:: Page text ::
C/1998 H1 (Stonehouse)

Discovery
- Discovered by: Patrick L. Stonehouse
- Discovery site: Wolverine, Michigan
- Discovery date: 22 April 1998

Orbital characteristics
- Epoch: 13 May 1998 (JD 2450946.5)
- Observation arc: 91 days
- Number of observations: 407
- Aphelion: 1,442.77 AU
- Perihelion: 1.487 AU
- Semi-major axis: 722.129 AU
- Eccentricity: 0.99794
- Orbital period: 19,405.77 years
- Inclination: 104.693°
- Longitude of ascending node: 222.109°
- Argument of periapsis: 1.325°
- Last perihelion: 14 April 1998
- T_{Jupiter}: –0.376
- Earth MOID: 0.4796 AU
- Jupiter MOID: 3.9427 AU

Physical characteristics
- Comet total magnitude (M1): 10.0
- Comet nuclear magnitude (M2): 14.5
- Apparent magnitude: 12.0

= C/1998 H1 (Stonehouse) =

Non-periodic comet

Comet Stonehouse, formally designated C/1998 H1, is a non-periodic comet discovered in April 22, 1998 by Patrick L. Stonehouse of Wolverine, Michigan, USA.

With a maximum brightness of about 12.0 in April/May 1998, Comet Stonehouse was too faint to be seen by the unaided eye, but it was a popular object for telescope-equipped comet watchers.

:: What you are asked to do ::
According to the text on Comet Stonehouse, how many observations does its listed orbit rest on? The entries are not needed for any task.

[Data taken from a collection]
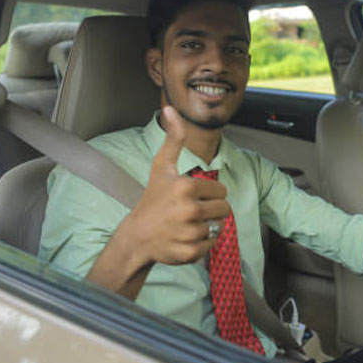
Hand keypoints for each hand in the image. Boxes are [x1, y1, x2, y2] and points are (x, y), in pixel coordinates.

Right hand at [87, 106, 230, 296]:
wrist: (137, 235)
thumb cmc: (152, 198)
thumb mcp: (162, 166)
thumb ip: (173, 138)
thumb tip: (170, 110)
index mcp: (186, 187)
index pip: (221, 190)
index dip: (209, 193)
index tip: (191, 196)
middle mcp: (189, 210)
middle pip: (225, 210)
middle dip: (212, 210)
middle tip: (192, 211)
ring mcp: (189, 233)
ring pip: (218, 227)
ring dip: (206, 226)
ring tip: (186, 223)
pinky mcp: (189, 252)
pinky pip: (211, 245)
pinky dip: (202, 243)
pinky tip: (185, 237)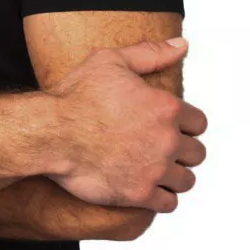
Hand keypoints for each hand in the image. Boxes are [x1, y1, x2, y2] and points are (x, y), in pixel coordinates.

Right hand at [46, 37, 206, 213]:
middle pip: (197, 153)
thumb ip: (151, 53)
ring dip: (173, 176)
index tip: (167, 127)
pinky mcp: (140, 194)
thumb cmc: (75, 96)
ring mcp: (155, 169)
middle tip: (158, 148)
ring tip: (153, 169)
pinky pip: (168, 203)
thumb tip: (182, 45)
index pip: (199, 123)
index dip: (184, 124)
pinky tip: (144, 187)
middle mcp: (167, 140)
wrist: (49, 133)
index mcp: (166, 107)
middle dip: (181, 151)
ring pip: (186, 180)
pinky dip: (160, 197)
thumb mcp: (111, 61)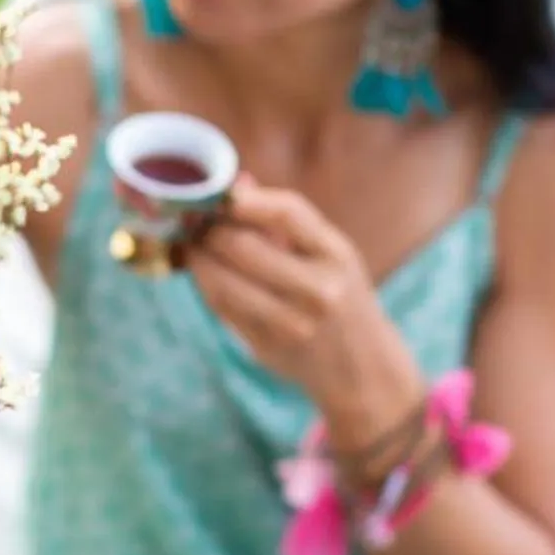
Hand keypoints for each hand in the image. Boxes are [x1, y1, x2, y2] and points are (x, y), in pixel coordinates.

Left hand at [189, 175, 421, 433]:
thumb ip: (285, 220)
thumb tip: (235, 186)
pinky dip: (205, 284)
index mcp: (338, 256)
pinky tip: (204, 271)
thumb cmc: (341, 295)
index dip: (245, 199)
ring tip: (193, 243)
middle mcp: (318, 291)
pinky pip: (221, 308)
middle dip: (210, 229)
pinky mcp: (266, 346)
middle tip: (195, 219)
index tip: (221, 194)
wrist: (361, 368)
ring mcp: (291, 324)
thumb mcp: (330, 253)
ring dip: (198, 257)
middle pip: (244, 247)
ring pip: (222, 281)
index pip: (288, 212)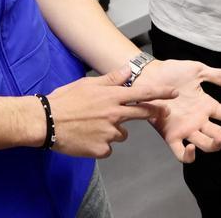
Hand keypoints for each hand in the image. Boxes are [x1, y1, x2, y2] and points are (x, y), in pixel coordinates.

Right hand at [44, 66, 176, 157]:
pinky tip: (87, 137)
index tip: (174, 94)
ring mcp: (108, 134)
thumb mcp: (88, 84)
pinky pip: (108, 147)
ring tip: (93, 125)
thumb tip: (127, 69)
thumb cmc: (66, 100)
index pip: (142, 94)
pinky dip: (101, 144)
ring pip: (121, 133)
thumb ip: (111, 79)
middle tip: (157, 112)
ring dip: (113, 130)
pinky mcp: (101, 150)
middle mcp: (114, 115)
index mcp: (111, 97)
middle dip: (152, 113)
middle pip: (142, 114)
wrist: (47, 121)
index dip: (161, 94)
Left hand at [134, 59, 220, 162]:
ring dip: (215, 144)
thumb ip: (217, 76)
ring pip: (206, 145)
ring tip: (220, 138)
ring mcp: (186, 129)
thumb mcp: (197, 70)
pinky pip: (180, 153)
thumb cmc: (171, 72)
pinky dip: (187, 156)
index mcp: (206, 106)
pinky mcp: (170, 135)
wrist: (148, 75)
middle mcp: (199, 120)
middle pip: (220, 134)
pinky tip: (192, 147)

:: Response box ::
407